Extracted records

-=-=-

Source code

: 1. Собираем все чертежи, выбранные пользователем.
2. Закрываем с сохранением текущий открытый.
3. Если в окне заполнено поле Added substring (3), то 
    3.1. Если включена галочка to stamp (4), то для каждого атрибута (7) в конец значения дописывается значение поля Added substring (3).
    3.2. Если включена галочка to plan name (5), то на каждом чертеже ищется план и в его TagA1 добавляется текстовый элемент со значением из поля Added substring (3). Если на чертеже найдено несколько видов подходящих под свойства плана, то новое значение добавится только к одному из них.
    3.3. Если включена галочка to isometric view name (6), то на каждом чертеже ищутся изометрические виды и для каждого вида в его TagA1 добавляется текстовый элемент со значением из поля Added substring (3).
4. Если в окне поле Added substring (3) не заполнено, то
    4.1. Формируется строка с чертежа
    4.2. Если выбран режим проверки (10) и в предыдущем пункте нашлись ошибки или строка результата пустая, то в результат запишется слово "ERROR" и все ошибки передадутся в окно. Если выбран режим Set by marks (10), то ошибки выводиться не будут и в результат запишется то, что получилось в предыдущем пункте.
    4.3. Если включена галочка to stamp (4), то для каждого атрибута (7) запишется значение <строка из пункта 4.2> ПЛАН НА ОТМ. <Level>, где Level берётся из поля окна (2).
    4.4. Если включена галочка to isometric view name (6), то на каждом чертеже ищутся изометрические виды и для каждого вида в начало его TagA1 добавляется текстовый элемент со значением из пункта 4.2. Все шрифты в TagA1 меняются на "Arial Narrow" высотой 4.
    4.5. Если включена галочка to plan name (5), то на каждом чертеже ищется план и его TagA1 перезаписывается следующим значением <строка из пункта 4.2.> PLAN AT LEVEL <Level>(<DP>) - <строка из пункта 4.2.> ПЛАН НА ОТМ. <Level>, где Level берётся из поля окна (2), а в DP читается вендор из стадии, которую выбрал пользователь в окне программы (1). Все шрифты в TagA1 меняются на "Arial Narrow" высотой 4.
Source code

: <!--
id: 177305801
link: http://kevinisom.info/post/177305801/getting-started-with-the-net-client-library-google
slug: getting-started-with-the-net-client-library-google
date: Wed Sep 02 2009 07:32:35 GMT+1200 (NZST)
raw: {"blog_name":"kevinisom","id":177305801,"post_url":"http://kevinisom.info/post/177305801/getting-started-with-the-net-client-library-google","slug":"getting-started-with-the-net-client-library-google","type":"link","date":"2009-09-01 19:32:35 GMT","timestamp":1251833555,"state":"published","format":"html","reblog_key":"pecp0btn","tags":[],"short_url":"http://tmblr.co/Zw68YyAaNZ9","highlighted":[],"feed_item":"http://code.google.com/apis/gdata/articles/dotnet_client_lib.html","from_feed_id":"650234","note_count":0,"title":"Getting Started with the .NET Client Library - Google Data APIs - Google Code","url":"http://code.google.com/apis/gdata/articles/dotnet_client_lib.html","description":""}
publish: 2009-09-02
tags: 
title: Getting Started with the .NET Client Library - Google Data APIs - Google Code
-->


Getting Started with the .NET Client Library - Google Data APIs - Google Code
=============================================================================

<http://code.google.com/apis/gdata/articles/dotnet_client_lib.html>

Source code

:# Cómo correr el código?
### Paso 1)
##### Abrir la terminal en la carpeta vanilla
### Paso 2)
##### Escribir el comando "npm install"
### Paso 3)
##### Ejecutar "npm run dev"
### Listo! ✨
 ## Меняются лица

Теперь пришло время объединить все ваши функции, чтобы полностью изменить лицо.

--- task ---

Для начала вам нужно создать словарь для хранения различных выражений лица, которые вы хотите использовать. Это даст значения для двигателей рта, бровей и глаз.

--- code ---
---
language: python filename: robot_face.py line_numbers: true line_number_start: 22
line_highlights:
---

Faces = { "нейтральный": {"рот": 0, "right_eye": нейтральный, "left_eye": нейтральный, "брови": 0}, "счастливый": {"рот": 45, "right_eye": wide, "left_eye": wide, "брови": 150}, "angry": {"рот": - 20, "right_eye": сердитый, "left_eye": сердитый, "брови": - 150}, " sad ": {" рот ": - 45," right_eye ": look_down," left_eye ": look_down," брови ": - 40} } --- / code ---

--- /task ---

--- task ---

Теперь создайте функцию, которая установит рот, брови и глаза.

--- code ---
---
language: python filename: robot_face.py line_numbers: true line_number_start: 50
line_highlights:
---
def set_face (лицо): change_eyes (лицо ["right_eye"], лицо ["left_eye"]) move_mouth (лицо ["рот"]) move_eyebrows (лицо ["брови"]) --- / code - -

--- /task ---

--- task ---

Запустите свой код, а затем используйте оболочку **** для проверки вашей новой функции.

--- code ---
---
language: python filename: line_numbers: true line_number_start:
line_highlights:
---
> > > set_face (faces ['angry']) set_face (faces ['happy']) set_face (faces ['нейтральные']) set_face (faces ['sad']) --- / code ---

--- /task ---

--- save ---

-=-=-

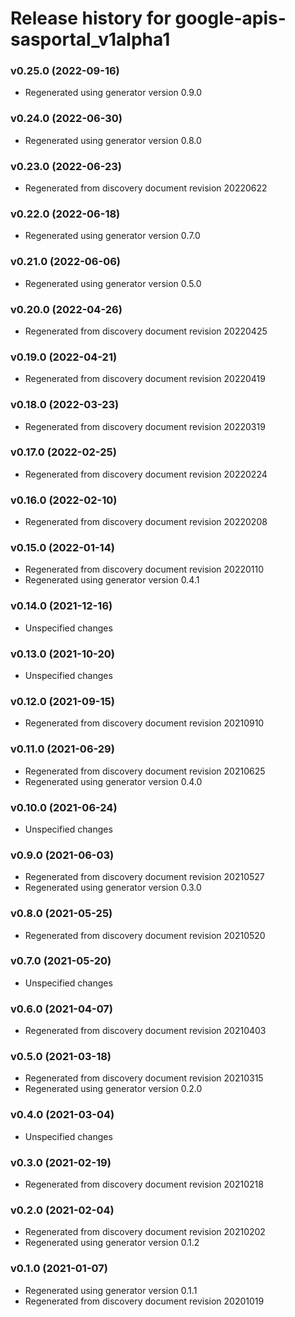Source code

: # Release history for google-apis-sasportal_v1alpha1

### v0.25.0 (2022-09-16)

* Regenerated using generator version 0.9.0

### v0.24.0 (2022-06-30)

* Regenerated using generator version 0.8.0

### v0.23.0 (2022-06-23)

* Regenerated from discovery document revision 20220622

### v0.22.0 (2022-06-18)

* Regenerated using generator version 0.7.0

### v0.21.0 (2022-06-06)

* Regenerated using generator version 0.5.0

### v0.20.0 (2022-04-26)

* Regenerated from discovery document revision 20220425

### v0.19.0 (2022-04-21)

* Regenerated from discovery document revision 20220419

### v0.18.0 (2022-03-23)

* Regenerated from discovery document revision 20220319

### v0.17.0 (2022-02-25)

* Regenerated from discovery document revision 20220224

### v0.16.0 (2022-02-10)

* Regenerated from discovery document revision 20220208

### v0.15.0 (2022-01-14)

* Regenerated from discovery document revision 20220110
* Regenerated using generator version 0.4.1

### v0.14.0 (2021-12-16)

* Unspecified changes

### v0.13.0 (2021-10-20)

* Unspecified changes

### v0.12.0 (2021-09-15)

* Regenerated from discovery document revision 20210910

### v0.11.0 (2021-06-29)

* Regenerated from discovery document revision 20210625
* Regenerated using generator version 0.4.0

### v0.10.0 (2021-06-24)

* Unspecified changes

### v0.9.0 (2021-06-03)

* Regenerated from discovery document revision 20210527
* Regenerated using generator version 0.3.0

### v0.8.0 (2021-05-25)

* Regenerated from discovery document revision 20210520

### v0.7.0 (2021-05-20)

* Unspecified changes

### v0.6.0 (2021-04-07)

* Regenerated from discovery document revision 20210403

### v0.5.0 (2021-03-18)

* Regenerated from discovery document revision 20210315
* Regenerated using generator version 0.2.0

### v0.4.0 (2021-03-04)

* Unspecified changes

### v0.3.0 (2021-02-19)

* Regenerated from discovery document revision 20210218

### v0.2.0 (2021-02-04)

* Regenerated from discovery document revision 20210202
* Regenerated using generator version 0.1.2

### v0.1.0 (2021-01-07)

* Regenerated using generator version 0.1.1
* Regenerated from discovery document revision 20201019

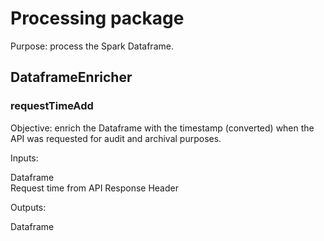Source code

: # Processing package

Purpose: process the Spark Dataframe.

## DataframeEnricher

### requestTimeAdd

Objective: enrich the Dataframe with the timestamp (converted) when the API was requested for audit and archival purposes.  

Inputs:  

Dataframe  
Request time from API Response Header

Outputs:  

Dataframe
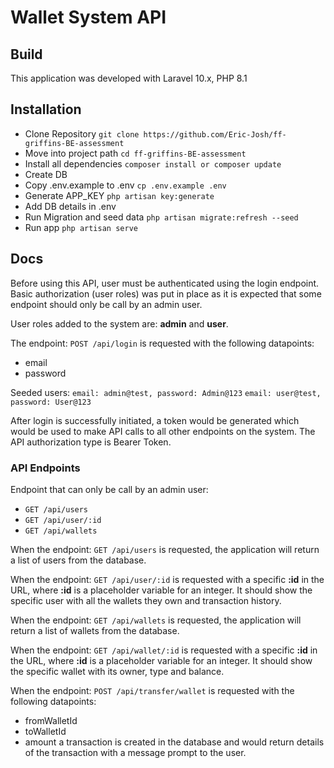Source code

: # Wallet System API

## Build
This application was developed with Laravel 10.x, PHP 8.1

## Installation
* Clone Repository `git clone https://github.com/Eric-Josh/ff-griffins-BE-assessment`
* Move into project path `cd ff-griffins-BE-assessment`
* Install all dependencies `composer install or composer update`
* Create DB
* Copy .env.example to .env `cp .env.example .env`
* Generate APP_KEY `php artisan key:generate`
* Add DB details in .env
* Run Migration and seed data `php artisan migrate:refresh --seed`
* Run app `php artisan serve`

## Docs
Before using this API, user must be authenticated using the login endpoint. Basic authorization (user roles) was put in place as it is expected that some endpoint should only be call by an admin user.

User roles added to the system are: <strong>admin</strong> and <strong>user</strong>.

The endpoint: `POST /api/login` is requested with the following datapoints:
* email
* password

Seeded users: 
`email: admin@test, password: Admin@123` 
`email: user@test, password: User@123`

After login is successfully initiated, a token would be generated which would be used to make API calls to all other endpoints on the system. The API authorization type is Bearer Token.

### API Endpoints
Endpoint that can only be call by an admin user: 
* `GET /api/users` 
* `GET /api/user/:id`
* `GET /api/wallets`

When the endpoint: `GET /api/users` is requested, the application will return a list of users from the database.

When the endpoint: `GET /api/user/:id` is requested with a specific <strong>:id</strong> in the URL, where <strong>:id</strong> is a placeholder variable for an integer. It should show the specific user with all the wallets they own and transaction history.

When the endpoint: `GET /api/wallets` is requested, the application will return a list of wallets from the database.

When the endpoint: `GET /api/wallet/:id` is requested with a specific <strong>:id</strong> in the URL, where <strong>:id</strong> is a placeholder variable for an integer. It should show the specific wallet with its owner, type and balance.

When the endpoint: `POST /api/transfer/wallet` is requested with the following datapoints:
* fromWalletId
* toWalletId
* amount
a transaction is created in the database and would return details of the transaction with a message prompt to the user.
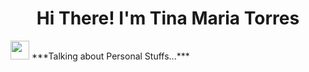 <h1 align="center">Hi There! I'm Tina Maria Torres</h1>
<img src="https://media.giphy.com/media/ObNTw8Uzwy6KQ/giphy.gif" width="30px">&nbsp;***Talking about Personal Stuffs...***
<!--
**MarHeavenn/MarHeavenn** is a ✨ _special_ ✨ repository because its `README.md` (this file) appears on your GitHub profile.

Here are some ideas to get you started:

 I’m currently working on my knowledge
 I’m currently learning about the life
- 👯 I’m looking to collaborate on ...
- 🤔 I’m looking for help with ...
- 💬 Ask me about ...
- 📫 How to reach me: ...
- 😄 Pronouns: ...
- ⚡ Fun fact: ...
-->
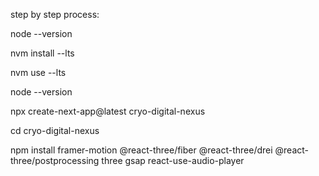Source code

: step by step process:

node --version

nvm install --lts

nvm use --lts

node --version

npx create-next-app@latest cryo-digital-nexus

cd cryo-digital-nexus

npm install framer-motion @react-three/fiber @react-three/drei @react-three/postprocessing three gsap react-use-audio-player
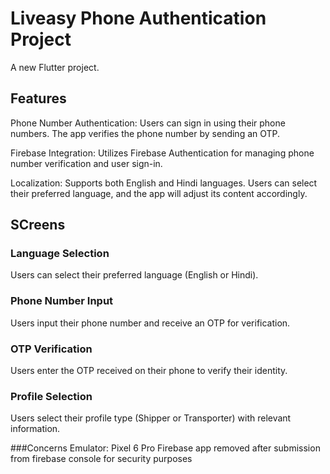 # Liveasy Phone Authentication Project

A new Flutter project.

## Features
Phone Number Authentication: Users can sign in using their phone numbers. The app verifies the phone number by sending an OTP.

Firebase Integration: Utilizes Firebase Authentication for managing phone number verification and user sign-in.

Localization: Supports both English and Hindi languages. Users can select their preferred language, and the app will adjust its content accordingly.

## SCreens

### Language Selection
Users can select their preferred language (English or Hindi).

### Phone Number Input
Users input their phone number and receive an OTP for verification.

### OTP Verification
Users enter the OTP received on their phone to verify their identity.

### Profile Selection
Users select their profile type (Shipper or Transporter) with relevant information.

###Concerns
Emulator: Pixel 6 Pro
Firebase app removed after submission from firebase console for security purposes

-=-=-

## Prompt
Your task for the entries above: copy exactly the span starting with the line with "### v0.21.0 (2022-06-06)" and going on through the line with "### v0.15.0 (2022-01-14)", both lines included, and nothing else.

## Written response
### v0.21.0 (2022-06-06)

* Regenerated using generator version 0.5.0

### v0.20.0 (2022-04-26)

* Regenerated from discovery document revision 20220425

### v0.19.0 (2022-04-21)

* Regenerated from discovery document revision 20220419

### v0.18.0 (2022-03-23)

* Regenerated from discovery document revision 20220319

### v0.17.0 (2022-02-25)

* Regenerated from discovery document revision 20220224

### v0.16.0 (2022-02-10)

* Regenerated from discovery document revision 20220208

### v0.15.0 (2022-01-14)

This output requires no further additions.